* **Exercise materials**:
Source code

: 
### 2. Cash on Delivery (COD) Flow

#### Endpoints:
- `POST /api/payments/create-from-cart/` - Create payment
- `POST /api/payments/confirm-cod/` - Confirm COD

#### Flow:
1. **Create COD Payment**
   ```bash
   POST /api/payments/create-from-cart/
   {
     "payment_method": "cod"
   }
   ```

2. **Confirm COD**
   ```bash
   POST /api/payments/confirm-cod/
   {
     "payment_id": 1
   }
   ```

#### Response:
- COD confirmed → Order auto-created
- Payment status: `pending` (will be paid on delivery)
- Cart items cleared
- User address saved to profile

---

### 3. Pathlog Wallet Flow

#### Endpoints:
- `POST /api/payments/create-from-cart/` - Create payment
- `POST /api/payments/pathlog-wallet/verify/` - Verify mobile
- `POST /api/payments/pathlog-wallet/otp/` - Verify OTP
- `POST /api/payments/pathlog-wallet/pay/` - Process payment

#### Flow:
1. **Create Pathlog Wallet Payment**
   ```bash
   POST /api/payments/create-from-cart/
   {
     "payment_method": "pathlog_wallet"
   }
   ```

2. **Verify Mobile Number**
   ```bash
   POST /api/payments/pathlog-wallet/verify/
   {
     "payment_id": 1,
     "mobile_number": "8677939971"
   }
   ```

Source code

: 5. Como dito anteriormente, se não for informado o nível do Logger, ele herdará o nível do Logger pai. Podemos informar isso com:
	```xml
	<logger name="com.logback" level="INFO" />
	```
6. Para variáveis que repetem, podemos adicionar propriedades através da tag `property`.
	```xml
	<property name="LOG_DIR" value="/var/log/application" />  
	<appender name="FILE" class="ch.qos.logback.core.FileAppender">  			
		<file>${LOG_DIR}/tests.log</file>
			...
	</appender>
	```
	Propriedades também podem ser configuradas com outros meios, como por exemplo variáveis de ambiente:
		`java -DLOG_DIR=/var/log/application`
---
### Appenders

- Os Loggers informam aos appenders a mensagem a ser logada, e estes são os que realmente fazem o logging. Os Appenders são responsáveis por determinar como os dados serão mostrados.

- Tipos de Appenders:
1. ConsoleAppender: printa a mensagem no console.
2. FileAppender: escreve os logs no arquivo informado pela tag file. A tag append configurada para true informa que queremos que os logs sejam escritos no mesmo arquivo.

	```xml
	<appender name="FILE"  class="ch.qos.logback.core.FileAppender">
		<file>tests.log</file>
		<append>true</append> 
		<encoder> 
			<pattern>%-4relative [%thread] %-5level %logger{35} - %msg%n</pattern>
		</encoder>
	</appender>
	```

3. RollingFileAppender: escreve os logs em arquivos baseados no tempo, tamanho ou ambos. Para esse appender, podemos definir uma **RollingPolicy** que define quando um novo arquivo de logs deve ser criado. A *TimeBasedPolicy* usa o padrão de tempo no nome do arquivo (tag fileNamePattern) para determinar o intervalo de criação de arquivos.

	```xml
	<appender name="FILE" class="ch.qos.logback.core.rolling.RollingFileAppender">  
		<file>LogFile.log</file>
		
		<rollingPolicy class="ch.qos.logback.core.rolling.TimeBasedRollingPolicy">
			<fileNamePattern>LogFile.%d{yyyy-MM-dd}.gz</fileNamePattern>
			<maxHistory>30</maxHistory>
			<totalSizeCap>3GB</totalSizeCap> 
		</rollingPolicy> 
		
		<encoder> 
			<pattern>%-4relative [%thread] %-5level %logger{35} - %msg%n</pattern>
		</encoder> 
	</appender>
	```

* **Aim of the task**: Note down each line above where the word "POST" occurs.

* **Response to the task**:
- `POST /api/payments/create-from-cart/` - Create payment
- `POST /api/payments/confirm-cod/` - Confirm COD
   POST /api/payments/create-from-cart/
   POST /api/payments/confirm-cod/
- `POST /api/payments/create-from-cart/` - Create payment
- `POST /api/payments/pathlog-wallet/verify/` - Verify mobile
- `POST /api/payments/pathlog-wallet/otp/` - Verify OTP
- `POST /api/payments/pathlog-wallet/pay/` - Process payment
   POST /api/payments/create-from-cart/
   POST /api/payments/pathlog-wallet/verify/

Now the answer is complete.